VMware vCenter has provided sophisticated resource management controls (to set resource reservations, limits, shares, etc.) for virtual machines since vCenter 2.0. However, we have noticed that not everyone uses these controls due to confusion about how these features can affect other virtual machines in the resource pool. For instance, what happens when you increase the CPU size of a VM? How does that affect the other VMs in the same cluster?
This Fling attempts to make this easier by providing resource management recommendations based on inventory dumps of the existing environment. It compares the current resource demands of a VM and suggests changes to the resource allocation settings to achieve the performance you are looking for. It will also let you know how it impacts the other VMs.

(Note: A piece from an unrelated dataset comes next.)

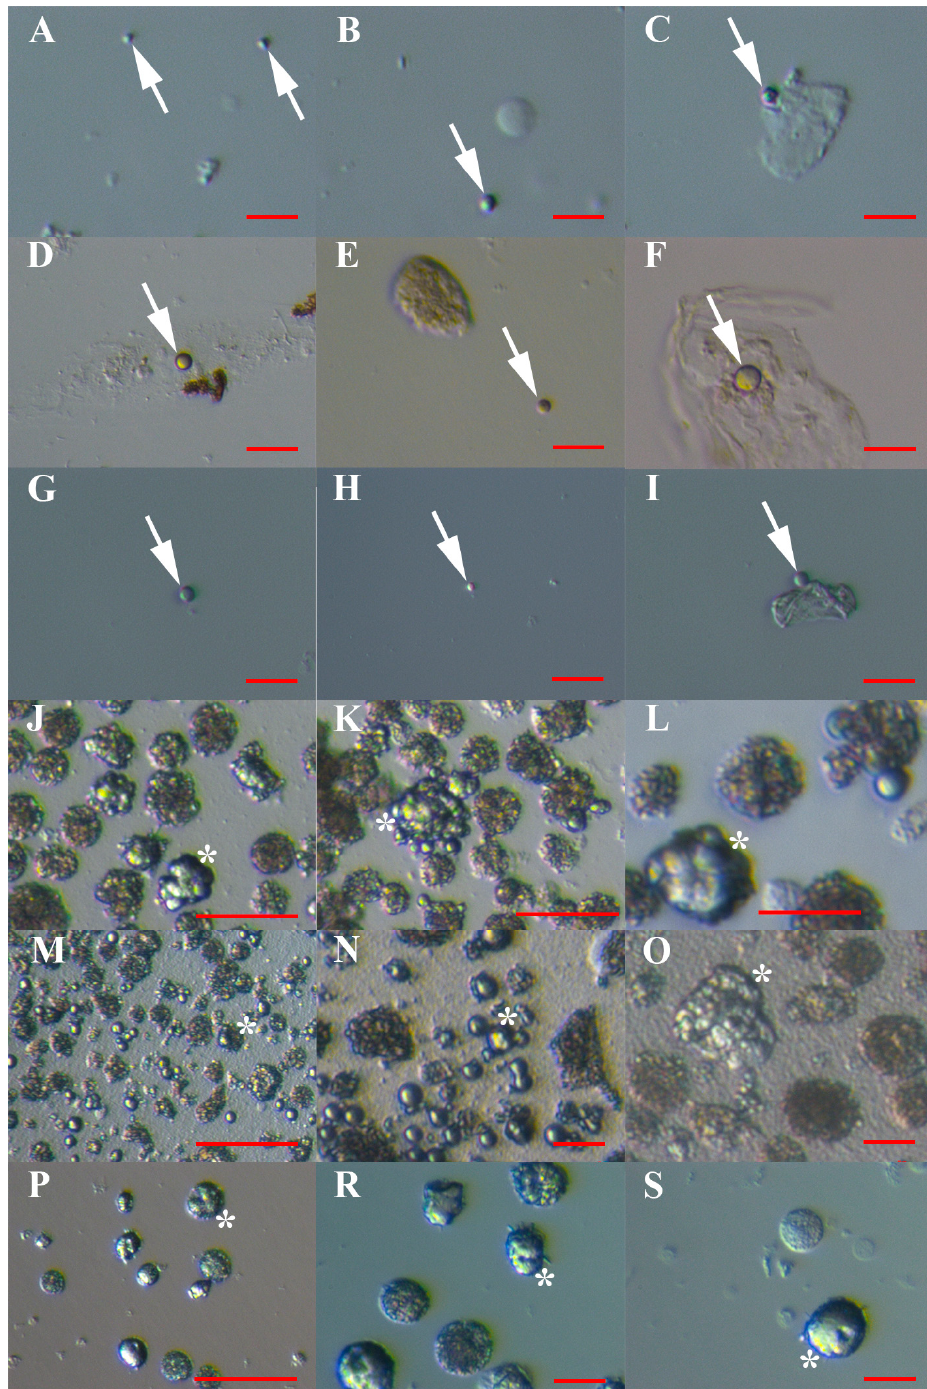
Figure 8. VSEL-like stem cells (arrows) with diameters of up to 5 μ m and cell clusters (asterisk) after CD133-based magnetic-activated cell sorting (MACS). ( A – I ): Just after MACS sorting: human embryonic stem cells (hESCs) (A–C), normal ovary cells (D–F) and recurrent ovarian cancer ascites (G–I); ( J – S ) after artificial activation with valproic acid and FSH: human embryonic stem cells (hESCs) microscope (Hoffman illumination). Red bar: 10 μ m for A–I, L, N, O, R, S; 50 μ m for J, K; 100 μ m for M, P.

It is best to run it on the same OS type as vCenter - a recent 64-bit version of windows for vCenter windows and a recent 64-bit version of Linux for the VCVA. This has been tested on Windows 2008 64-bit, ubuntu 11.10 (oneric) and CentOS release 6.2 (Final), and the tar files have been tested for Red Hat Enterprise Linux.
How to Run has instructions for each tar and also how to diagnose the sample pre-packaged drmdumps.
To get diagnostic recommendations, simply get the tar for the vSphere/VC version for the drmdump. Follow the steps/instructions mentioned in the HowToRun.txt for that particular tar, replacing the drmdump with your version of dump file.
Additional instructions can be found in the README file located within the zip file.
Unzip the download and run "drmdiagnose.exe" through the command-line.
Unzip the download and run "run-drmdiagnose.sh" through a terminal.Usage:
$./run-drmdiagnose.sh Usage drmdiagnose <dump_file_name> [options]: -h [ --help ] this help message -a [ --auto ] Auto mode - DrmDiagnose will pick top distressed VM NOTE: -v, -m, -c options and -a option are mutually exclusive -v [ --vmid ] arg VM ID to adjust -m [ --mem ] arg required memory entitlement -c [ --cpu ] arg required CPU entitlement -s [ --static ] adjust static entitlement. default is dynamic -d [ --disallowed ] arg disallowed actions string possible disallowed actions are : l increase limit s increase size h increase shares r increase resevarion o decrease others resevarion c increase resource pool capacity t decrease migration threshold
The binary tars are created to diagnose Dumps using DrmDiagnose utility. These tar files have self-sufficient directory structures and shell scripts to run the utility.